> _TASK INSTRUCTIONS_
Given the material below, output exactly the lines from the line with "34-875/XXL ONLY |" to the line with "Race/ethnicity differences. Black", both ends included, and no other lines.

> _SOURCE MATERIAL_
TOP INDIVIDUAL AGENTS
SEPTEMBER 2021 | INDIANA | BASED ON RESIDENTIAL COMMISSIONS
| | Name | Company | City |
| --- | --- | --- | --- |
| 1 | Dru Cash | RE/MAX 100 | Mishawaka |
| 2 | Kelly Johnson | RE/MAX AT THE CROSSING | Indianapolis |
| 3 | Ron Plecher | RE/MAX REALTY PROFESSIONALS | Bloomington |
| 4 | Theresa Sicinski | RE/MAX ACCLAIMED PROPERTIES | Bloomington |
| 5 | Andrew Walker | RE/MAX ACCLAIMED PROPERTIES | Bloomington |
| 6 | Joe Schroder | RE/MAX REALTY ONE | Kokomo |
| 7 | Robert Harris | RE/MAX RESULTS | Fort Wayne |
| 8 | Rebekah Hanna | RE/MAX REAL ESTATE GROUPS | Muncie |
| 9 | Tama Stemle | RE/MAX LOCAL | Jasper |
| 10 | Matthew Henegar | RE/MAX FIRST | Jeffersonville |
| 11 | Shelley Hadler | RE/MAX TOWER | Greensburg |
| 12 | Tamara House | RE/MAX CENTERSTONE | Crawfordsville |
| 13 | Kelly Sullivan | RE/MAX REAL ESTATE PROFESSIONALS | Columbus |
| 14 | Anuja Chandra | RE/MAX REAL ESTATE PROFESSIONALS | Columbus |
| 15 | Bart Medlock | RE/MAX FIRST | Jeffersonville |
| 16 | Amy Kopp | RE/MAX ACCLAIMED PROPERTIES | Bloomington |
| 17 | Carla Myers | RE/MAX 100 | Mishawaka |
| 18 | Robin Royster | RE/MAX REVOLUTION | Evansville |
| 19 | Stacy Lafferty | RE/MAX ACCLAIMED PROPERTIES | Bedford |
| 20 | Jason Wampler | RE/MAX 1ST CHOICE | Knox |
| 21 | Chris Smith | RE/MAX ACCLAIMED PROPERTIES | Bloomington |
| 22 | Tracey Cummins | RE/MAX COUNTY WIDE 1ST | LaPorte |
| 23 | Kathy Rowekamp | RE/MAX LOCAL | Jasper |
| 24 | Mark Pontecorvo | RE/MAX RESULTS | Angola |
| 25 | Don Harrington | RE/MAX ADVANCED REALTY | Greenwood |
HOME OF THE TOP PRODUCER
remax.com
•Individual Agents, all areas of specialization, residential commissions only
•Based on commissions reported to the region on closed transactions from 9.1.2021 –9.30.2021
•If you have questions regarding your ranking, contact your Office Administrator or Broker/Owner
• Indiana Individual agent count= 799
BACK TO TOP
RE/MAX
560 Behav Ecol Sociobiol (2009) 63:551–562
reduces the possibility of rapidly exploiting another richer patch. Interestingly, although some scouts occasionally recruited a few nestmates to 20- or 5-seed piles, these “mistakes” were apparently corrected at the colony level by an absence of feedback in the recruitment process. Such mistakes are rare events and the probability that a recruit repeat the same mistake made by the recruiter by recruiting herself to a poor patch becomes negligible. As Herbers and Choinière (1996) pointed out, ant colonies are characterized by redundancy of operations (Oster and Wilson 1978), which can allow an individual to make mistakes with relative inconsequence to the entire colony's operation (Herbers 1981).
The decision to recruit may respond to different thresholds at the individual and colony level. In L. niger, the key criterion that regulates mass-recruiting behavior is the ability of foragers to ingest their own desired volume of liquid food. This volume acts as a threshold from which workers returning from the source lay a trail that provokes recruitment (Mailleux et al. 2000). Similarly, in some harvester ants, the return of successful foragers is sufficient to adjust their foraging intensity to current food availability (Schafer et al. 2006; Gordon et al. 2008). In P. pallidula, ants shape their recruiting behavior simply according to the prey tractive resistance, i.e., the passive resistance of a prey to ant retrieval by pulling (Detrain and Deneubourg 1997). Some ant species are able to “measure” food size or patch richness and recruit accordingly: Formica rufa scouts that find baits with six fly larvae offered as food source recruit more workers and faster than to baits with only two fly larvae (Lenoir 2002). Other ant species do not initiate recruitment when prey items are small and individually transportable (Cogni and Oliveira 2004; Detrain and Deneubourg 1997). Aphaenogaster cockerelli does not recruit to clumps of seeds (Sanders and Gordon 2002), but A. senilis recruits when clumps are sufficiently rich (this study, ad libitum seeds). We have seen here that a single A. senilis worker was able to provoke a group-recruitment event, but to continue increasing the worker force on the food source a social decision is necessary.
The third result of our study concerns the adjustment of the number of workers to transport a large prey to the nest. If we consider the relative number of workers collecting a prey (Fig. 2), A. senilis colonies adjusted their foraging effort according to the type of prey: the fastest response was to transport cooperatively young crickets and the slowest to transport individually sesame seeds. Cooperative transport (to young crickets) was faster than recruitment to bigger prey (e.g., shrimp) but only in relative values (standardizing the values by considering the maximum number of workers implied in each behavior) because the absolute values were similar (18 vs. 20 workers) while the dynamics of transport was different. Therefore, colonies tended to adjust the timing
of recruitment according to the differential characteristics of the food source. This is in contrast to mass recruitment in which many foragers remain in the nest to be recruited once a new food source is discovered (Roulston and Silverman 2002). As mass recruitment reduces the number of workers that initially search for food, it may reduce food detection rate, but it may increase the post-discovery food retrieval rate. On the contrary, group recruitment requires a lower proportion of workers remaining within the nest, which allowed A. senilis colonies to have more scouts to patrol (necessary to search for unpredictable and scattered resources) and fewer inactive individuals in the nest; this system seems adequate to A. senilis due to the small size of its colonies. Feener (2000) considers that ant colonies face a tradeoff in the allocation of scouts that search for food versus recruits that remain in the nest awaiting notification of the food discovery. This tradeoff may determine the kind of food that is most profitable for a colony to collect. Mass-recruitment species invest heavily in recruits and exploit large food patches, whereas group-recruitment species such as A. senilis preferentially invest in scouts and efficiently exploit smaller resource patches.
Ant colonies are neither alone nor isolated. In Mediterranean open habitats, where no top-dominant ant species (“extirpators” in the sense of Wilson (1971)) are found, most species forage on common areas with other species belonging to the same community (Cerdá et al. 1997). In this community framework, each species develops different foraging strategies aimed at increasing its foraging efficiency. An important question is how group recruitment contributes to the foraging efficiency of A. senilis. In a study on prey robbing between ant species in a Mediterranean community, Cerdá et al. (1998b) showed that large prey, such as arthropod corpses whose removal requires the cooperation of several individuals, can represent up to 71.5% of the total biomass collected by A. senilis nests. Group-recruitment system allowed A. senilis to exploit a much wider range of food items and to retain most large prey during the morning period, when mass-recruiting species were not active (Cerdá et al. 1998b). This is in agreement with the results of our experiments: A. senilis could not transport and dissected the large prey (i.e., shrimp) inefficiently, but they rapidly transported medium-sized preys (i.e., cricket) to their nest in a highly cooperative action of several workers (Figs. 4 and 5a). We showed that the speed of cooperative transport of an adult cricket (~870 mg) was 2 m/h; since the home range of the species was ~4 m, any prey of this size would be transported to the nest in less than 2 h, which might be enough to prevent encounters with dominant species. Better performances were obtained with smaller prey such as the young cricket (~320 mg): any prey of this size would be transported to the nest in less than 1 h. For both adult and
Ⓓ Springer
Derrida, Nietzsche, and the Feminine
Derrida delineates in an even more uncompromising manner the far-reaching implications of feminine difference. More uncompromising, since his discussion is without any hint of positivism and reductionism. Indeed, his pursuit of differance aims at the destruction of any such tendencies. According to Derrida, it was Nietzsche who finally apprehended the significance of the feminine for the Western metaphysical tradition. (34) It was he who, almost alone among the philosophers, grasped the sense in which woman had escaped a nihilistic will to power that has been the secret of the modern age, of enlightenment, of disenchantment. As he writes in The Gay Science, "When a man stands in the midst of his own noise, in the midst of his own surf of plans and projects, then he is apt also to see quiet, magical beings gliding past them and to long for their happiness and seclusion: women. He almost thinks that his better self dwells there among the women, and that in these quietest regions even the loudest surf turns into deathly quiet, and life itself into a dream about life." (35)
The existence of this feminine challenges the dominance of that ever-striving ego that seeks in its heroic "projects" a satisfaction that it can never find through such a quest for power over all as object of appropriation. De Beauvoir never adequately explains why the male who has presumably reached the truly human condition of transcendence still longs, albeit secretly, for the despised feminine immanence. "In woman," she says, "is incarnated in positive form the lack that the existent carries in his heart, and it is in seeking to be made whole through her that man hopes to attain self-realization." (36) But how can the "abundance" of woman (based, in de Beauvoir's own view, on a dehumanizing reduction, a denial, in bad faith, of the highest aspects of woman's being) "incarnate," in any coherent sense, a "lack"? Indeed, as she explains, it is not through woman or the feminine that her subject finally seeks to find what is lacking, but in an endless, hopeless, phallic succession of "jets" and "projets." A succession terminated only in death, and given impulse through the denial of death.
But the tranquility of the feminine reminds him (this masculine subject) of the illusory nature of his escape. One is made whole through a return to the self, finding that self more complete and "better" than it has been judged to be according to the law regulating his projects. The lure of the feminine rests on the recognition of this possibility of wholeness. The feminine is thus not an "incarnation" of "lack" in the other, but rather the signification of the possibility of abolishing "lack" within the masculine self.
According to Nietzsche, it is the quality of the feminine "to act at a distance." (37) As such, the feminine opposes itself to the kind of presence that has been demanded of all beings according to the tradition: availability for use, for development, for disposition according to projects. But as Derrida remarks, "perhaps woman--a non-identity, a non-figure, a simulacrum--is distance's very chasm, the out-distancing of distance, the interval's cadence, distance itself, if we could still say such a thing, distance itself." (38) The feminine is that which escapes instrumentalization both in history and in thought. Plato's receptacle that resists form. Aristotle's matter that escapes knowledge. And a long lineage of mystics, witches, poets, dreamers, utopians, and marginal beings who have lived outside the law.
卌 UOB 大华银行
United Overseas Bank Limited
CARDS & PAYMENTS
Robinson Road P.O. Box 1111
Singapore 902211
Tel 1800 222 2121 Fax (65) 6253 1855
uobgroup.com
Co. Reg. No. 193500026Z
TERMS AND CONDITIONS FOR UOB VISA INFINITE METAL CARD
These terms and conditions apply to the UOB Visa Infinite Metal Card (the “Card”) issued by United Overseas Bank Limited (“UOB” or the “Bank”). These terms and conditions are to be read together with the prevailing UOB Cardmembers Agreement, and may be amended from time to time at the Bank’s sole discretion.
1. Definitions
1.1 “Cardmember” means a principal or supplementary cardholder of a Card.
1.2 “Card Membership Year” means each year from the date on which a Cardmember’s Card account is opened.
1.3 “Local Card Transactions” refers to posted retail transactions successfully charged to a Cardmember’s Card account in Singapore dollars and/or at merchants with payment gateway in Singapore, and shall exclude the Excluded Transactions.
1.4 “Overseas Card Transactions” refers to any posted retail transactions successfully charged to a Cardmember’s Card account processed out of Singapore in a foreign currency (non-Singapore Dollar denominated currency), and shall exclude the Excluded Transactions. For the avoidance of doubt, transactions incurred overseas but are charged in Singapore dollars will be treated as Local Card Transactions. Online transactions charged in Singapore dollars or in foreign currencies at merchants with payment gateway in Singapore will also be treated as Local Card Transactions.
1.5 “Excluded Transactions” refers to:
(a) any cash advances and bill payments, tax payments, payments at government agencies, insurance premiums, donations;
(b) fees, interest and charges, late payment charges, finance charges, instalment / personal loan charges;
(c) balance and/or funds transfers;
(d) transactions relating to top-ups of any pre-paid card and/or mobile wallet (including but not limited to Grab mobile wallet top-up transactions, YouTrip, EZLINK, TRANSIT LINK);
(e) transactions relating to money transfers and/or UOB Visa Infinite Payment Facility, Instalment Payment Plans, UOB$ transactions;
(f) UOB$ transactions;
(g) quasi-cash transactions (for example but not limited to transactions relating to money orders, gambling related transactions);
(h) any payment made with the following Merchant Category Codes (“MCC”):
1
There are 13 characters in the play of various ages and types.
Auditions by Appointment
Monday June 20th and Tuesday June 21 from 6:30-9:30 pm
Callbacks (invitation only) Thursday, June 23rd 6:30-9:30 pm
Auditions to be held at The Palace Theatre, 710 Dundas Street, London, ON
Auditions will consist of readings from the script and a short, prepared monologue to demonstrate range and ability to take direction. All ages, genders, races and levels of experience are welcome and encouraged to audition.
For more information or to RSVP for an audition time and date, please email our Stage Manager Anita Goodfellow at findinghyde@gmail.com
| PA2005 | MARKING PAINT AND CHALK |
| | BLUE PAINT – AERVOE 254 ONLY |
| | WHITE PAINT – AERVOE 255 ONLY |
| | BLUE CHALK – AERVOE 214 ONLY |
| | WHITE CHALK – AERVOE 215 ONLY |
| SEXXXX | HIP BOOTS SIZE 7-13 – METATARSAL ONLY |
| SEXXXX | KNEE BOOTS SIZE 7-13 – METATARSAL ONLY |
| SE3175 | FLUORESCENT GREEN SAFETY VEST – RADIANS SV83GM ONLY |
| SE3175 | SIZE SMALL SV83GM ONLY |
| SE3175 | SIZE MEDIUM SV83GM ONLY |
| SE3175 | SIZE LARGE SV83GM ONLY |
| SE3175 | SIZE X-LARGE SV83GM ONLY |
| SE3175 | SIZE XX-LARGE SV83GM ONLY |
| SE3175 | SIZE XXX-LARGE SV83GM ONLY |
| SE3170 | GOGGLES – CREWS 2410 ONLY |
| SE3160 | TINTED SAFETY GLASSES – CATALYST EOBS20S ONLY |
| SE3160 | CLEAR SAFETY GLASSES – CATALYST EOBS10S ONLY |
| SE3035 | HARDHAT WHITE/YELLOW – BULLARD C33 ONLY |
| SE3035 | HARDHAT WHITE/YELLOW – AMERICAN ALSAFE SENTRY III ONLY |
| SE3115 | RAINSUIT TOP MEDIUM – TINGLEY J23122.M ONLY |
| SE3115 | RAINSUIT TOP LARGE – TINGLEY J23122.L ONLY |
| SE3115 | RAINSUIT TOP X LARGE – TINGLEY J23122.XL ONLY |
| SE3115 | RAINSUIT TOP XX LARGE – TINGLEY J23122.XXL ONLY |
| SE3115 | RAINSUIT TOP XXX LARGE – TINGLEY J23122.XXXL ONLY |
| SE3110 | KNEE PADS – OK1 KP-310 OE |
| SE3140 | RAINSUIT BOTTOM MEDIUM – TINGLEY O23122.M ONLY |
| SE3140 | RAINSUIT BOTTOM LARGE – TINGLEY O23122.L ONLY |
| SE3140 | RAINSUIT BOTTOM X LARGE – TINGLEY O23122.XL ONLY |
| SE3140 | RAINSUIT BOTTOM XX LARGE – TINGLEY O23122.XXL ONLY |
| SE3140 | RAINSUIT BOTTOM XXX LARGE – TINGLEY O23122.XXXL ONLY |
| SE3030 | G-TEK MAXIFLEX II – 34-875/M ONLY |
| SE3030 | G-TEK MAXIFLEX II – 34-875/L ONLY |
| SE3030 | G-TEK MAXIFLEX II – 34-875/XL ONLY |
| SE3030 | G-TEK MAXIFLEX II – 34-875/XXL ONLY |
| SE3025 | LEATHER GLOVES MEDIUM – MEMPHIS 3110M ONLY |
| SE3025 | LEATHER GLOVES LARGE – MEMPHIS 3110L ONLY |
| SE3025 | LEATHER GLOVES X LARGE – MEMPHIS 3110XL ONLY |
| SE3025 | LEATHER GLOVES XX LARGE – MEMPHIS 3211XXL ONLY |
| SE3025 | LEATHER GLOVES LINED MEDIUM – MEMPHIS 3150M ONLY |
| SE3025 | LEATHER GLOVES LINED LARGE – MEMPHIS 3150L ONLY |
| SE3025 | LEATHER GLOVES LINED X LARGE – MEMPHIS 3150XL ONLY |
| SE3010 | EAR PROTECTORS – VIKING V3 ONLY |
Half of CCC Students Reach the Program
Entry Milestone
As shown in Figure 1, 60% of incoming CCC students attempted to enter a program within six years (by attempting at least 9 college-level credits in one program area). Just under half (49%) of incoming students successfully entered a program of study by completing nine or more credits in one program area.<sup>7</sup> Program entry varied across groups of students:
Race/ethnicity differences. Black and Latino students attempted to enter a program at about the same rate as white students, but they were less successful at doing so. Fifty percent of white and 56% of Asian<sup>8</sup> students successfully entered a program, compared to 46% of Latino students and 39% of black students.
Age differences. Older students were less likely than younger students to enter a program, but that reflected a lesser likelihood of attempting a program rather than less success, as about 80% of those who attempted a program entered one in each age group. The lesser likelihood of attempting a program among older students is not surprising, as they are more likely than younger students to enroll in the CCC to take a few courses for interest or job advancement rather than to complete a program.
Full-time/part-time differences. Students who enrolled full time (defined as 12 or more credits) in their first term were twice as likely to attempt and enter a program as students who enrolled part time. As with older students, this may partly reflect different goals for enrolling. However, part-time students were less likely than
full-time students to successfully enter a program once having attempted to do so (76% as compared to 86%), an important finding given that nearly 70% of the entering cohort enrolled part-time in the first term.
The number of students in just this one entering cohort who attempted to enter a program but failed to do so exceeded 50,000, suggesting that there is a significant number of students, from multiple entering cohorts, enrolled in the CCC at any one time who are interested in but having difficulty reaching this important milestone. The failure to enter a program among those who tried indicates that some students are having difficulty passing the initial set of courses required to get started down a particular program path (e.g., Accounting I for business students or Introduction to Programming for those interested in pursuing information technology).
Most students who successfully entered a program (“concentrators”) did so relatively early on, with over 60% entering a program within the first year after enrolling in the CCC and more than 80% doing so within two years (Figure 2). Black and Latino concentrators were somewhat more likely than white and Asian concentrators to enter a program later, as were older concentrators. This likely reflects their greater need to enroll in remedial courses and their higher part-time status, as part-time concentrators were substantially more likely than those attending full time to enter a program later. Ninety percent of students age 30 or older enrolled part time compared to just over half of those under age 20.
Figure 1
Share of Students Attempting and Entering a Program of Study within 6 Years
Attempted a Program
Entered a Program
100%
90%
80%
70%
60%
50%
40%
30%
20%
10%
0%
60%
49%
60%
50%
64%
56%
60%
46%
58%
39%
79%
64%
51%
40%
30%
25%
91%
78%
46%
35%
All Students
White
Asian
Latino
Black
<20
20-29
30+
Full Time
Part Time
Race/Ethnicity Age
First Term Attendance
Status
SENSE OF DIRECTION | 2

> _FINAL ANSWER_
| SE3030 | G-TEK MAXIFLEX II – 34-875/XXL ONLY |
| SE3025 | LEATHER GLOVES MEDIUM – MEMPHIS 3110M ONLY |
| SE3025 | LEATHER GLOVES LARGE – MEMPHIS 3110L ONLY |
| SE3025 | LEATHER GLOVES X LARGE – MEMPHIS 3110XL ONLY |
| SE3025 | LEATHER GLOVES XX LARGE – MEMPHIS 3211XXL ONLY |
| SE3025 | LEATHER GLOVES LINED MEDIUM – MEMPHIS 3150M ONLY |
| SE3025 | LEATHER GLOVES LINED LARGE – MEMPHIS 3150L ONLY |
| SE3025 | LEATHER GLOVES LINED X LARGE – MEMPHIS 3150XL ONLY |
| SE3010 | EAR PROTECTORS – VIKING V3 ONLY |
Half of CCC Students Reach the Program
Entry Milestone
As shown in Figure 1, 60% of incoming CCC students attempted to enter a program within six years (by attempting at least 9 college-level credits in one program area). Just under half (49%) of incoming students successfully entered a program of study by completing nine or more credits in one program area.<sup>7</sup> Program entry varied across groups of students:
Race/ethnicity differences. Black and Latino students attempted to enter a program at about the same rate as white students, but they were less successful at doing so. Fifty percent of white and 56% of Asian<sup>8</sup> students successfully entered a program, compared to 46% of Latino students and 39% of black students.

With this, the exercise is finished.